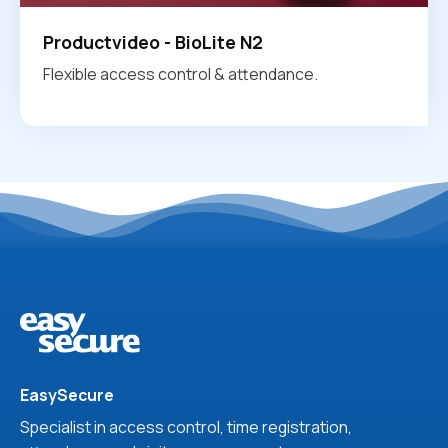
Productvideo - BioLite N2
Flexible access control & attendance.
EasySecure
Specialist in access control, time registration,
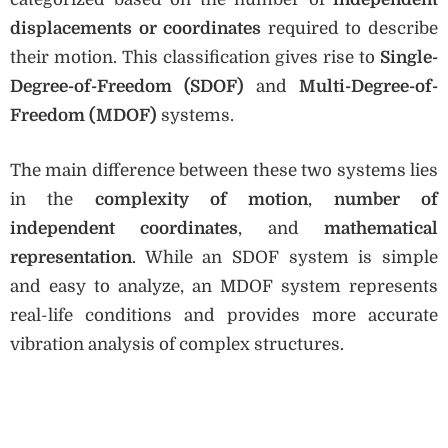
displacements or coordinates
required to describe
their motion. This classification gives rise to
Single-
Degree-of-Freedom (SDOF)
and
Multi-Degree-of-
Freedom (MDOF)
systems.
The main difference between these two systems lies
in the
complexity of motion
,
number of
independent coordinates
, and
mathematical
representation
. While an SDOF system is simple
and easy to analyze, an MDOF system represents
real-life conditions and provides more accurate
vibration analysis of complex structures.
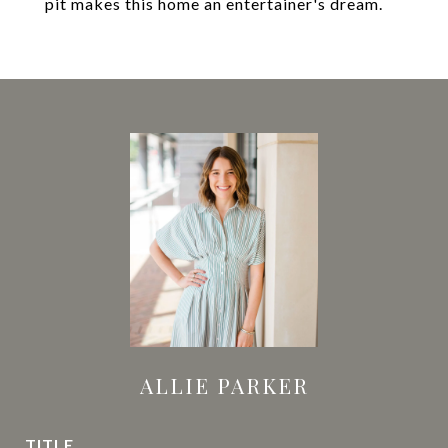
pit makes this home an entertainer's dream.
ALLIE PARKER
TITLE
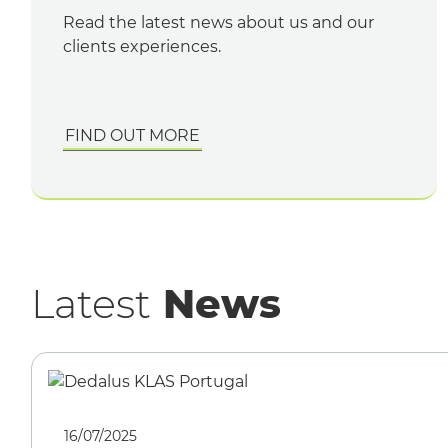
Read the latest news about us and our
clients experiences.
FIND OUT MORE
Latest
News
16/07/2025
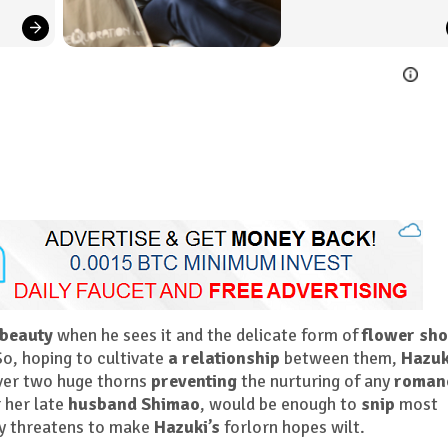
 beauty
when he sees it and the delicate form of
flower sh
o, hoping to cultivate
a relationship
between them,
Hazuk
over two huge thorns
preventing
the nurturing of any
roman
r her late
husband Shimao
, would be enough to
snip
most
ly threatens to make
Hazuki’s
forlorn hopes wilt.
---
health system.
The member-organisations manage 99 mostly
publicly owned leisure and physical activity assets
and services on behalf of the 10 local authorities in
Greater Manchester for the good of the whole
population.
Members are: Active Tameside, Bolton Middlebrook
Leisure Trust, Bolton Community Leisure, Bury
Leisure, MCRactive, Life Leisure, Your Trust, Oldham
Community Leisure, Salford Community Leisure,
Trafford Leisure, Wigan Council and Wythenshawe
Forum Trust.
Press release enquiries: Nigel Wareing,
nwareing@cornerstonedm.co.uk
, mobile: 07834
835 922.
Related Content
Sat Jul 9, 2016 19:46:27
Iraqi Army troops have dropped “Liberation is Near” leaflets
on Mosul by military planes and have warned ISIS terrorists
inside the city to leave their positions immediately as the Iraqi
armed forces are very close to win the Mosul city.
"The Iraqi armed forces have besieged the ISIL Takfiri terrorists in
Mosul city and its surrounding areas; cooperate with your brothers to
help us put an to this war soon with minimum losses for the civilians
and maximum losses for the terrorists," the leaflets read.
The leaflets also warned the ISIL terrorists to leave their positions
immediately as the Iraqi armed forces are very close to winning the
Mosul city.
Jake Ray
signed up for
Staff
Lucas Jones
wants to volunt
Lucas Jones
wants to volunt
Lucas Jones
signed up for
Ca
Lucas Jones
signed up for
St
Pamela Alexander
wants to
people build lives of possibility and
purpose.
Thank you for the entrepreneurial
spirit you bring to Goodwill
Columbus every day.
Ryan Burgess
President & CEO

● What you need to do: Which lines in the records above contain the word "Freedom"? Return each of them.

● Response to this task:
Degree-of-Freedom (SDOF)
Freedom (MDOF)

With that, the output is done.